What to work on: Only the number is wanted: how many lines in the material below contain "Left".
━━━ Dataset records ━━━
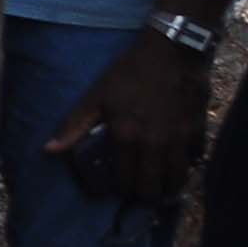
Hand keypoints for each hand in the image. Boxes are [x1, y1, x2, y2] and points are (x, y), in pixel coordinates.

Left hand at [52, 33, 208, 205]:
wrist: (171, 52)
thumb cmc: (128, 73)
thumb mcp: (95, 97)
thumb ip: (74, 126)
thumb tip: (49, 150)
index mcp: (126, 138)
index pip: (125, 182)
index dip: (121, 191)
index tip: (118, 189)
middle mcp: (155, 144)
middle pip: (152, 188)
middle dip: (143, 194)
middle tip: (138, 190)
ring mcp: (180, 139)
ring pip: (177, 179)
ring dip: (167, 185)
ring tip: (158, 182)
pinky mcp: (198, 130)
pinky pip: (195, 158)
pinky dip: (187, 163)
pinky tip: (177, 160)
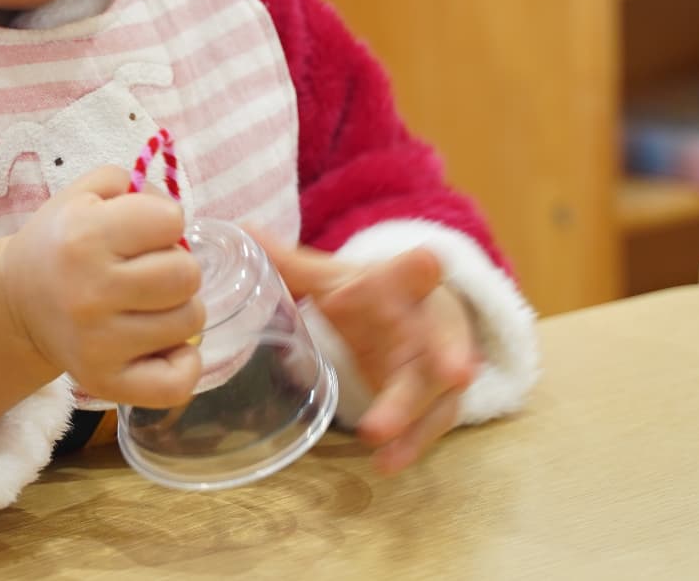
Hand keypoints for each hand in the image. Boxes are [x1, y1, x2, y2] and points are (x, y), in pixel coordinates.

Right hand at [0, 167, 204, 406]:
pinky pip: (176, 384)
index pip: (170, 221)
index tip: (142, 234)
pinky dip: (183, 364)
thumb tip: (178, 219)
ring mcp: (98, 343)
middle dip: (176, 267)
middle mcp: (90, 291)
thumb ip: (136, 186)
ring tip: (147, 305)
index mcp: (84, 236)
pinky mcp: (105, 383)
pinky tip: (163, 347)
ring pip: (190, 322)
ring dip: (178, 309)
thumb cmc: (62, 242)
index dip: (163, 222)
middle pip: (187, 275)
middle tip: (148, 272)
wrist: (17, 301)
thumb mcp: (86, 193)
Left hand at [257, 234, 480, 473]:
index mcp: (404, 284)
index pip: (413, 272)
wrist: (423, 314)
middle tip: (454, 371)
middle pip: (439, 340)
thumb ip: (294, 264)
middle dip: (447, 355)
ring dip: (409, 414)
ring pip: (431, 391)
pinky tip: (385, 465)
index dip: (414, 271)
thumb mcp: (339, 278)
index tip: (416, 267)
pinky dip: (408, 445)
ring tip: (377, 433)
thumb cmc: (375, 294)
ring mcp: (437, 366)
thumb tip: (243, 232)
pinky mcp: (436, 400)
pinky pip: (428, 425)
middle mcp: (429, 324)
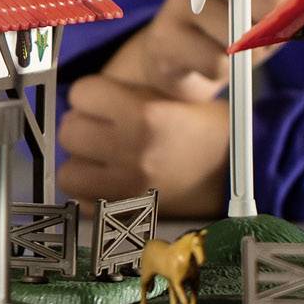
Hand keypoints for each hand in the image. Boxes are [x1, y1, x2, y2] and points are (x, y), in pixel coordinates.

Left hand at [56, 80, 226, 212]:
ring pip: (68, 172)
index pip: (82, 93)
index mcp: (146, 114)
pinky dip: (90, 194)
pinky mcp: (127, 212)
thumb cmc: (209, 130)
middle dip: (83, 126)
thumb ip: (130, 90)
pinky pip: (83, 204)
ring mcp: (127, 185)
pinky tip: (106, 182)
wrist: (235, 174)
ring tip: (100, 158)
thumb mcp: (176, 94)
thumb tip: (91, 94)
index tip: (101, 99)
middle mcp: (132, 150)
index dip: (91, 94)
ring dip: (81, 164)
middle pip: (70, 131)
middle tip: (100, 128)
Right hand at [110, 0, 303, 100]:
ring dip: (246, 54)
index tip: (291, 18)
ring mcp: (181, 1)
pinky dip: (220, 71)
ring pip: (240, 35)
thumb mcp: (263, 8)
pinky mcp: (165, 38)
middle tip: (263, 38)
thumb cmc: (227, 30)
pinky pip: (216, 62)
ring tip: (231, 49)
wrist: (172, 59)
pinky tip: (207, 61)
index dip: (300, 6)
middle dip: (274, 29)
━━━
Answer to this problem: 3